Figure 3. Confirmation of epicardial and multipotent phenotype in Adult Notch-activated epicardial-derived cell clones

A, Heterogeneity of cell types in NEC clones demonstrated by phase contrast microscopy (bar = 200 μm). B, Cell type heterogeneity in NEC clones demonstrated by ICC for smooth muscle actin (red) and collagen I (green) with DAPI (bar = 40 μm). C, Expression of epicardial markers in NEC clone from TNR/Capsulin-LacZ double reporter mouse by LacZ histochemistry (bar = 200 μm) and TBX18 and WT1 immunostaining (bar = 40 μm). D, Expression of epicardial mRNAs in a NEC clone by RT-PCR. E, Expression of cell surface markers by FACS profiling in NEC clone.

Figure 4. Adult Notch-activated epicardial-derived cell clones undergo epithelial-mesenchymal transition and display intact Notch signaling cascade

A, Epithelial-to-mesenchymal morphological change and β-catenin (red) relocalization induced by EGF in NEC clone, with nuclei stained by DAPI (bar = 40 μm). B, Reciprocal gene regulation of Twist1 and Snai1 (mesenchymal markers) versus Wt1 (epithelial marker) in NECs treated with EGF. C, Morphological changes induced by immobilized Delta-like 1 (DL) in NEC clones demonstrated by phase contrast microscopy (bar = 200 μm). D, Activation of Notch target genes (Hes1, Hey1, Jag2, Notch1, Rbpj), EMT marker (Twist1), and (E) cardiac genes (Actn1, Myom1, and troponins) by immobilized Delta-like ligand in an NEC clone by RT-PCR.

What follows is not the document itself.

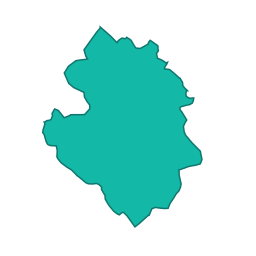 El-Ibrahimiya, Ash Sharqiyah, Egypt (Robinson projection), rotated 291°
{"feature_id": "37247803B97743479870089", "entity_name": "El-Ibrahimiya", "entity_type": "district", "adm_level": 2, "iso_a3": "EGY", "parent_name": "Egypt", "parent_adm1": "Ash Sharqiyah", "projection": "robinson", "projection_center": [31.565, 30.732], "detail": "fine", "context": "isolated", "style": "filled", "palette": "teal", "viewbox_px": 256, "rotation_deg": 291, "n_neighbors": 0, "source": "geoboundaries", "source_scale": "gbopen_adm2", "svg_char_len": 2205}
<svg xmlns="http://www.w3.org/2000/svg" viewBox="0 0 256 256"><g transform="rotate(291 128 128)"><path d="M212.3,65.9L211.5,66.3L206.2,64.4L195.6,61.6L193.7,61.1L192.4,60.8L185.2,58.9L182.6,60.9L179.9,62.9L177.9,65.5L176.9,63.8L173.4,57.3L172.1,55.2L164.3,50.3L156.5,48.8L153.8,51.4L150.9,54.3L148.4,56.7L146.3,62.8L145.8,69.7L145.4,74.2L141.4,76.2L138.1,80.2L136.0,83.5L135.4,84.2L132.0,85.4L124.9,82.6L119.8,69.6L119.2,69.6L116.7,66.9L114.7,64.7L119.4,56.7L119.5,52.7L114.3,51.9L112.3,53.2L111.0,53.1L108.3,53.1L107.0,51.7L105.8,49.6L103.8,48.2L103.5,47.6L102.5,48.9L95.9,49.4L93.2,50.0L91.9,52.0L88.5,54.6L85.9,56.6L84.4,58.2L83.8,59.3L83.8,62.0L85.6,67.4L83.7,68.7L81.6,70.0L77.7,71.3L75.7,71.9L74.3,73.3L72.8,75.8L71.6,77.9L69.5,85.3L68.7,90.0L66.7,94.7L65.3,97.4L64.6,100.1L63.9,102.1L61.8,108.2L61.7,110.9L63.0,114.9L64.9,118.4L64.9,119.3L64.8,121.1L63.5,124.4L61.5,125.1L60.8,125.7L58.1,129.0L56.7,131.0L56.1,131.0L53.4,132.3L50.7,135.6L48.7,138.3L45.3,144.3L44.5,146.9L43.9,149.0L43.8,151.0L46.5,152.5L47.7,153.8L45.7,158.5L38.2,169.9L42.8,172.7L51.9,177.3L53.8,178.3L54.0,179.0L61.1,179.2L63.6,181.9L64.9,187.4L66.1,191.5L67.4,194.2L68.8,194.2L72.6,194.3L79.8,195.9L83.8,196.6L87.7,198.1L91.6,198.2L94.9,197.6L96.9,196.2L100.9,193.6L102.9,192.3L103.8,192.0L106.2,191.1L106.9,190.4L114.0,198.7L117.8,204.9L120.4,208.3L125.0,208.4L132.3,203.8L137.1,193.1L141.9,184.4L144.6,181.8L149.3,179.2L153.2,179.3L156.5,180.0L162.6,172.1L163.3,170.7L164.6,169.4L165.3,169.4L166.6,169.5L171.1,175.7L171.3,176.1L171.7,177.0L174.3,179.1L176.9,179.2L179.6,178.6L177.7,174.5L178.4,171.1L180.4,169.8L183.7,169.2L184.1,170.2L184.5,169.4L185.9,166.0L186.5,165.3L187.2,164.0L189.9,162.7L190.6,162.0L192.6,159.4L193.2,158.7L193.3,157.3L195.4,152.0L197.5,145.9L196.3,140.9L198.2,140.5L201.5,141.3L203.5,141.3L202.2,140.0L202.9,138.6L203.6,134.6L203.7,130.5L207.7,127.9L211.0,128.7L213.0,127.4L215.0,126.7L215.6,126.1L217.8,117.3L215.8,116.6L213.2,116.5L206.7,111.0L205.5,106.9L206.2,105.5L208.2,102.9L210.9,99.6L211.6,97.5L211.6,96.9L212.2,94.3L211.7,94.2L210.4,93.5L209.8,90.1L208.5,89.3L206.6,87.9L204.6,87.2L203.7,87.2L207.4,79.2L209.2,74.4L212.3,65.9Z" fill="#14b8a6" stroke="#0f766e" stroke-width="1.5"/></g></svg>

Figure 5. Adult Notch-activated epicardial-derived cells express cardiac genes after NRCM co-culture or engraftment in ventricular myocardium

A, Double immunostaining for copGFP (green) and α-actinin (red), with DAPI staining of nuclei (blue), of two month-old primary newborn rat heart/NRCM cultures, alone or co-cultured with copGFP-NECs (bar = 40 μm). B, Scattergram of copGFP-NECs retrieved from long-term co-cultures by FACS and the post sort confirming purity. C, Q-PCR using mouse-specific primers demonstrating increased expression of cardiac genes in copGFP-NECs retrieved from NRCM co-cultures compare to control cells. D, Identification of copGFP-NECs colonies engrafted in NOD-SCID ventricular myocardium (day 7 post-injection) by double staining for α-actinin (red) and copGFP (green) (bar = 40 μm). E, Expression of α-actinin by engrafted copGFP-NEC as in (D) by confocal microscopy (bar = 40 μm).

Figure 6. A dynamic adult epicardial injury response marked by Notch activity contributes to fibrosis repair

Cartoon model of Notch-activated (CBF1RE_x4-EGFP+) epicardial-mesothelial cell that delaminates into the sub-epicardial space and undergoes EMT to produce a multipotent stromal cell (MSC) capable of differentiating into fibroblasts (FB), smooth muscle cells (SMC) and other cells, perhaps even cardiomyocytes.